=== TO DO ===
Write out again, exactly, the lines below starting at the one with "adenocarcinoma (colorectal) stained" and ending at the one with "staining of liver".

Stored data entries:
* * * *

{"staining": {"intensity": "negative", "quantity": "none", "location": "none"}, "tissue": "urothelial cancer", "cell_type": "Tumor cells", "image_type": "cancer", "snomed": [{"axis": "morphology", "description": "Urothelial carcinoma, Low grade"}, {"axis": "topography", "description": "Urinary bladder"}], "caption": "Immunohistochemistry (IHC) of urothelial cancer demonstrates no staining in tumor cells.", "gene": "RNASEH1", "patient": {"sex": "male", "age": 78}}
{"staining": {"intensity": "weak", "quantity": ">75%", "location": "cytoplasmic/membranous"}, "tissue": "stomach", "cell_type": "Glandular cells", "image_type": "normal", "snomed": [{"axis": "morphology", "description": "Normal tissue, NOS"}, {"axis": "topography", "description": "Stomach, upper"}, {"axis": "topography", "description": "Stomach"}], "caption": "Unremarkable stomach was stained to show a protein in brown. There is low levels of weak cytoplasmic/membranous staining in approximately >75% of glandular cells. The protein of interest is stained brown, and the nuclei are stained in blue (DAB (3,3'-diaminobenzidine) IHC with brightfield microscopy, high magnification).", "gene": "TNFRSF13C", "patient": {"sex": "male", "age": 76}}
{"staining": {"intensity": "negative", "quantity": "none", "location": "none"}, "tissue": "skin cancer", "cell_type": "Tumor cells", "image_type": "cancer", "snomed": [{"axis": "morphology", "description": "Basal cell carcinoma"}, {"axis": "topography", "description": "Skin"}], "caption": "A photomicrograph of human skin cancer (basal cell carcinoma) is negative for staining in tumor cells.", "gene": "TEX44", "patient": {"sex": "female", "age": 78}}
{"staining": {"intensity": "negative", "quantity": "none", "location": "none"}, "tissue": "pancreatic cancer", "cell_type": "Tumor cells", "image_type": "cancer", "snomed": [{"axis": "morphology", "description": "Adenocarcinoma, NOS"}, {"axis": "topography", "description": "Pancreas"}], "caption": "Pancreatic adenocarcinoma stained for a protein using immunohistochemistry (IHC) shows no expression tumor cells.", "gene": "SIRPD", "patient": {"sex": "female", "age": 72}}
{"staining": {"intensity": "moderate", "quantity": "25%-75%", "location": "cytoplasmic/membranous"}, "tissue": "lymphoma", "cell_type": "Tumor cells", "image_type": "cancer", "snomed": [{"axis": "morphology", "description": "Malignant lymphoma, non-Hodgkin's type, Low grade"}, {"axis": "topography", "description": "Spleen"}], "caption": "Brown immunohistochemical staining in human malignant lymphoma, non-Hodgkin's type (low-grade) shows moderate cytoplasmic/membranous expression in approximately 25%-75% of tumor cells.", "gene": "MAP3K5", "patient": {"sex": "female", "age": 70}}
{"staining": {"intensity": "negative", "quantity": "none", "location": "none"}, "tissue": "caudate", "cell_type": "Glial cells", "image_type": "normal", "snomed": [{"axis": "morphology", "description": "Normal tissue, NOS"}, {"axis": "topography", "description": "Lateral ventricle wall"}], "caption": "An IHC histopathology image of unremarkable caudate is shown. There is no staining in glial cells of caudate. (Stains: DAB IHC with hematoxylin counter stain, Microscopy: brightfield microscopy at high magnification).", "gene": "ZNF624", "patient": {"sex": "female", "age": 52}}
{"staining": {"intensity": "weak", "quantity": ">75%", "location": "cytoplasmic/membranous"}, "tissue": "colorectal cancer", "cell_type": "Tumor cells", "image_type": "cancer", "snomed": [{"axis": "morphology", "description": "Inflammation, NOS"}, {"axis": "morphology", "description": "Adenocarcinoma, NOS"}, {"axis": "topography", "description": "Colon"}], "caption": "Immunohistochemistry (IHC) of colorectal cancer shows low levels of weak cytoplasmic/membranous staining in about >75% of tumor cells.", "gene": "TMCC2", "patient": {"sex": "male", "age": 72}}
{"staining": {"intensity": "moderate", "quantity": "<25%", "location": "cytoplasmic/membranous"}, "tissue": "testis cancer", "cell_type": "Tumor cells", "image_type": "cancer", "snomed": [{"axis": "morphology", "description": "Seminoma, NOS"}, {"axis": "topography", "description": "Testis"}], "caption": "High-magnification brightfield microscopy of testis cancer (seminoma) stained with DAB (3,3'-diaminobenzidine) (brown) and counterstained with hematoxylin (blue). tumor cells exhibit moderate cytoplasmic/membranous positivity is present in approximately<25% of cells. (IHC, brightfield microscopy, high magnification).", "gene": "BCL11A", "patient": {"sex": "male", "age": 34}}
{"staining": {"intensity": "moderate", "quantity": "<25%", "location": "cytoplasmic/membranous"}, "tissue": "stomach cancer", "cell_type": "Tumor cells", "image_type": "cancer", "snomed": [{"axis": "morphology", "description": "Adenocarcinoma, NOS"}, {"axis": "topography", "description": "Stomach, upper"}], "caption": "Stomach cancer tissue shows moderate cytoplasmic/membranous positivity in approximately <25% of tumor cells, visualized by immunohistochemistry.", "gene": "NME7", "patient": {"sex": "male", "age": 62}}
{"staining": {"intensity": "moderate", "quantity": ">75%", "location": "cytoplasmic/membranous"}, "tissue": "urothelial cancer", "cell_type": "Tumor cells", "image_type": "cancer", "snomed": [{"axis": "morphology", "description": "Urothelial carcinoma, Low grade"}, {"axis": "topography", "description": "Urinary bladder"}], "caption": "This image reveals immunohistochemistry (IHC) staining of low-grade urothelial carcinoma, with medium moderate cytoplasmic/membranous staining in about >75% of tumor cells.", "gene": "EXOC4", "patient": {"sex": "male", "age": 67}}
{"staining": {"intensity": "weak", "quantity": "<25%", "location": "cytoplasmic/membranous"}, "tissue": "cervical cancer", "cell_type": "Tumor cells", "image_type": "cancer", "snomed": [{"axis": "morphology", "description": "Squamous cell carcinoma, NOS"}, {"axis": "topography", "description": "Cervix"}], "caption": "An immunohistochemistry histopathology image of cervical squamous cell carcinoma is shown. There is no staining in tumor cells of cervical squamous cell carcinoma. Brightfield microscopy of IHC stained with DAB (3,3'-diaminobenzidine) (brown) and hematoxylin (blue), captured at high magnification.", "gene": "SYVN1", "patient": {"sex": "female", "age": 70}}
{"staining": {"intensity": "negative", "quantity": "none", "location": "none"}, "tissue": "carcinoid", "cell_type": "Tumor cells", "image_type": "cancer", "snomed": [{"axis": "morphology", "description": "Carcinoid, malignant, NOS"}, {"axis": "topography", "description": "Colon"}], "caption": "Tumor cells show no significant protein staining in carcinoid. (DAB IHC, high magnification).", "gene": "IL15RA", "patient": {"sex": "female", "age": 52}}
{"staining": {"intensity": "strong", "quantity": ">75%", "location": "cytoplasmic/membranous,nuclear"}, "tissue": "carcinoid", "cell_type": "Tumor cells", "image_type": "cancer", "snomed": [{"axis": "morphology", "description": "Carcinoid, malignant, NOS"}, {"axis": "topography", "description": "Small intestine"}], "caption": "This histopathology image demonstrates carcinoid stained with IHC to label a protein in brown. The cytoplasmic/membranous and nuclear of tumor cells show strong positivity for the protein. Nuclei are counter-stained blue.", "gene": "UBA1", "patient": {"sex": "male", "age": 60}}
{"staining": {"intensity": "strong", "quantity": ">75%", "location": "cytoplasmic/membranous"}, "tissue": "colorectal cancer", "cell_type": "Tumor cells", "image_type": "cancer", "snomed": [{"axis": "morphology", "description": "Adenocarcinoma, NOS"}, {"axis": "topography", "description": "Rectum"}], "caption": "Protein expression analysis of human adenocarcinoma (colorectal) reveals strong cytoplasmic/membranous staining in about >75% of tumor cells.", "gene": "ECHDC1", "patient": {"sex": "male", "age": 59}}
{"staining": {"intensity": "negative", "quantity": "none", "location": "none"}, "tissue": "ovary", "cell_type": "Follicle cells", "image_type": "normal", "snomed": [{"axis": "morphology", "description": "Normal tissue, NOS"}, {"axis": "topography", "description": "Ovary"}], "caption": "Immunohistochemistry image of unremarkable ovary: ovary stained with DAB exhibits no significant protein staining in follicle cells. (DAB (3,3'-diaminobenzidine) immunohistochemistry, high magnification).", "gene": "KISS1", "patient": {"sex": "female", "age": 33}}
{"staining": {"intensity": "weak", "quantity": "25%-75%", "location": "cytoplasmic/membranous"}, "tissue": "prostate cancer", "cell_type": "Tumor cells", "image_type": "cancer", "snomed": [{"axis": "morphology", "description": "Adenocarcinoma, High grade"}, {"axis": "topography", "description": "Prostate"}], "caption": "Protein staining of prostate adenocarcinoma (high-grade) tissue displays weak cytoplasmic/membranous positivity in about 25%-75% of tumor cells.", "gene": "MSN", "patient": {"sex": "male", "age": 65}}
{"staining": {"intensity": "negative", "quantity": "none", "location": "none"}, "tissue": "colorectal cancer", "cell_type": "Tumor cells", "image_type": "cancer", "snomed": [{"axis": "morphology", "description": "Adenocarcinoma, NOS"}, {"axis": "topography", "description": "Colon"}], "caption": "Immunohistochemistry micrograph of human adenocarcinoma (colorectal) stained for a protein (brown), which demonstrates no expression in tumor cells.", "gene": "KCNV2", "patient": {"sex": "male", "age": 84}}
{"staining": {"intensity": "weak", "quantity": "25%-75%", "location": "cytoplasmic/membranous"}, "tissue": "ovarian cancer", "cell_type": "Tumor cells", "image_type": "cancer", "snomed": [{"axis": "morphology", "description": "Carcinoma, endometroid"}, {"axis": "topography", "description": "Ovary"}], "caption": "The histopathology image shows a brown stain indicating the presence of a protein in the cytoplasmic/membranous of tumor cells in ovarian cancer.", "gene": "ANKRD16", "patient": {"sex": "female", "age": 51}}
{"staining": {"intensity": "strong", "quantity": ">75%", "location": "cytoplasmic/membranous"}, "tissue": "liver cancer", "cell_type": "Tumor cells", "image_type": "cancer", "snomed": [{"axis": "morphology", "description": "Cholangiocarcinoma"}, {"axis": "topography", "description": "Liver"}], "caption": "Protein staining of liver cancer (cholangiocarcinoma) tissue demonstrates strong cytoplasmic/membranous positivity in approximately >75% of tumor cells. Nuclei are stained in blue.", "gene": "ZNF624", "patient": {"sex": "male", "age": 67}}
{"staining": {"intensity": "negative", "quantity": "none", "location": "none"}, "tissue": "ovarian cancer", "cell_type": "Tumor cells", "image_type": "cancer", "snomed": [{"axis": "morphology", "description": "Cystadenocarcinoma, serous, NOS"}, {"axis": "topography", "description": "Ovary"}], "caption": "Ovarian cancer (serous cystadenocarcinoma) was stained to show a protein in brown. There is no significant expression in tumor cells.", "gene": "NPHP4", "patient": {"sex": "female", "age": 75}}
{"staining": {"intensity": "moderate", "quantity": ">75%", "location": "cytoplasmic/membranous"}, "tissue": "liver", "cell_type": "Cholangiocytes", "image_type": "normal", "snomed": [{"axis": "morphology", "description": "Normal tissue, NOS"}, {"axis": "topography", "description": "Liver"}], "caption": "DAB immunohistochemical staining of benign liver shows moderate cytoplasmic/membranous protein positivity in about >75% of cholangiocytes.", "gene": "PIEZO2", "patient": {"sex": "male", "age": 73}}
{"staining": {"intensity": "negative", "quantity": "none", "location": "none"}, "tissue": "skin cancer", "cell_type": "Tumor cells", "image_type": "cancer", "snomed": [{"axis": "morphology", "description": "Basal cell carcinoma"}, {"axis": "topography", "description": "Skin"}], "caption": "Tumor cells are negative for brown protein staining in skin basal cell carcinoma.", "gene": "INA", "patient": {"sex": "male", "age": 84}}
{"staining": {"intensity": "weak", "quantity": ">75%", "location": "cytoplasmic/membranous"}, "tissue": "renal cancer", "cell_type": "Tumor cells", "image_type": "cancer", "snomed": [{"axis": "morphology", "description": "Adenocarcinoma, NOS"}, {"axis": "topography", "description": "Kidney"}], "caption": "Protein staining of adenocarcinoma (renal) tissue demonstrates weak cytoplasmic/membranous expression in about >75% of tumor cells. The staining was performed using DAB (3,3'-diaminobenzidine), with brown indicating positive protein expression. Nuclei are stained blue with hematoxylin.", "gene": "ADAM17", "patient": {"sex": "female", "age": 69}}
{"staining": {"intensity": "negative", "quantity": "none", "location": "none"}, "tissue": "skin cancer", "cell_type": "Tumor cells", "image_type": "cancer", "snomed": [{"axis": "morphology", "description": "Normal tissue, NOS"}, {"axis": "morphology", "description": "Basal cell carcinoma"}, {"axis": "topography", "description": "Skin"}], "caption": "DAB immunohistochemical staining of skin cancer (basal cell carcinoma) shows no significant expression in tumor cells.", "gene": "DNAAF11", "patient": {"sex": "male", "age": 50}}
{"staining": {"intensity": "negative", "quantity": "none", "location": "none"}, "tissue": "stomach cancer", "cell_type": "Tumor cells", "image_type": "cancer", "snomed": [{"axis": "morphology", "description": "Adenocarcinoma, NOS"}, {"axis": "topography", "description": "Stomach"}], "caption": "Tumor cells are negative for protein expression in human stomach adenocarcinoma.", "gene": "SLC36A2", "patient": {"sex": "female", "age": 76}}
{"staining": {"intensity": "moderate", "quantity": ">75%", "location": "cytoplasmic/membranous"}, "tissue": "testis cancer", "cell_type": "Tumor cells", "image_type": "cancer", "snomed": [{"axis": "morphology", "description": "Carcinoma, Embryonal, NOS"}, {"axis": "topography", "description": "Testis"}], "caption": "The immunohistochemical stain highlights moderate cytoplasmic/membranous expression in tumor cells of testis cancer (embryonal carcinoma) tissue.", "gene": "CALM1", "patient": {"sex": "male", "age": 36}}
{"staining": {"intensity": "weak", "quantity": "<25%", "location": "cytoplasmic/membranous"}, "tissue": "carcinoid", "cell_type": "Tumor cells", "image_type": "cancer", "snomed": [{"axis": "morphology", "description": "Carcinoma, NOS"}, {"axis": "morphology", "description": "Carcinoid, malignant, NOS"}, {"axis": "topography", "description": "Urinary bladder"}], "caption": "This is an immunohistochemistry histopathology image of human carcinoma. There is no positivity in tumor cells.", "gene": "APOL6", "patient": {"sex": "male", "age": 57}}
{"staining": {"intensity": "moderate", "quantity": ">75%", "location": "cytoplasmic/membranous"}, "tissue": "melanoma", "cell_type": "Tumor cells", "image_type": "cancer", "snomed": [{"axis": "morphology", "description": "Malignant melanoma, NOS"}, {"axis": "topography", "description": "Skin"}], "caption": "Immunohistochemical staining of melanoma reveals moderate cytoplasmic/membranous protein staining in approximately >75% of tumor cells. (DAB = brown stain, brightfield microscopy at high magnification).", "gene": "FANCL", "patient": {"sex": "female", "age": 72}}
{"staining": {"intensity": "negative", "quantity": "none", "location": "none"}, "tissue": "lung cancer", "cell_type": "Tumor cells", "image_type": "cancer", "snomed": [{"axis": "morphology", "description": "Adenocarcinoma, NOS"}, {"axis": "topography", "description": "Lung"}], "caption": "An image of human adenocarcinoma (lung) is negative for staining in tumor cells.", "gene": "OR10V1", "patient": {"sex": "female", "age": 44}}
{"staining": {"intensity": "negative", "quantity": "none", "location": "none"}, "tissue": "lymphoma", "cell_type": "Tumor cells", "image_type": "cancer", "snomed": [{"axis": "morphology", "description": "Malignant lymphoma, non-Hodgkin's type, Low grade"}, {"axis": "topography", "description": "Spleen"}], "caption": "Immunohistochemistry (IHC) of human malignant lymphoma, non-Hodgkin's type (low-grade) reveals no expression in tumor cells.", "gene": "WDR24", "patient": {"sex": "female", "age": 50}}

* * * *

=== EXERCISE RESULT ===
{"staining": {"intensity": "negative", "quantity": "none", "location": "none"}, "tissue": "colorectal cancer", "cell_type": "Tumor cells", "image_type": "cancer", "snomed": [{"axis": "morphology", "description": "Adenocarcinoma, NOS"}, {"axis": "topography", "description": "Colon"}], "caption": "Immunohistochemistry micrograph of human adenocarcinoma (colorectal) stained for a protein (brown), which demonstrates no expression in tumor cells.", "gene": "KCNV2", "patient": {"sex": "male", "age": 84}}
{"staining": {"intensity": "weak", "quantity": "25%-75%", "location": "cytoplasmic/membranous"}, "tissue": "ovarian cancer", "cell_type": "Tumor cells", "image_type": "cancer", "snomed": [{"axis": "morphology", "description": "Carcinoma, endometroid"}, {"axis": "topography", "description": "Ovary"}], "caption": "The histopathology image shows a brown stain indicating the presence of a protein in the cytoplasmic/membranous of tumor cells in ovarian cancer.", "gene": "ANKRD16", "patient": {"sex": "female", "age": 51}}
{"staining": {"intensity": "strong", "quantity": ">75%", "location": "cytoplasmic/membranous"}, "tissue": "liver cancer", "cell_type": "Tumor cells", "image_type": "cancer", "snomed": [{"axis": "morphology", "description": "Cholangiocarcinoma"}, {"axis": "topography", "description": "Liver"}], "caption": "Protein staining of liver cancer (cholangiocarcinoma) tissue demonstrates strong cytoplasmic/membranous positivity in approximately >75% of tumor cells. Nuclei are stained in blue.", "gene": "ZNF624", "patient": {"sex": "male", "age": 67}}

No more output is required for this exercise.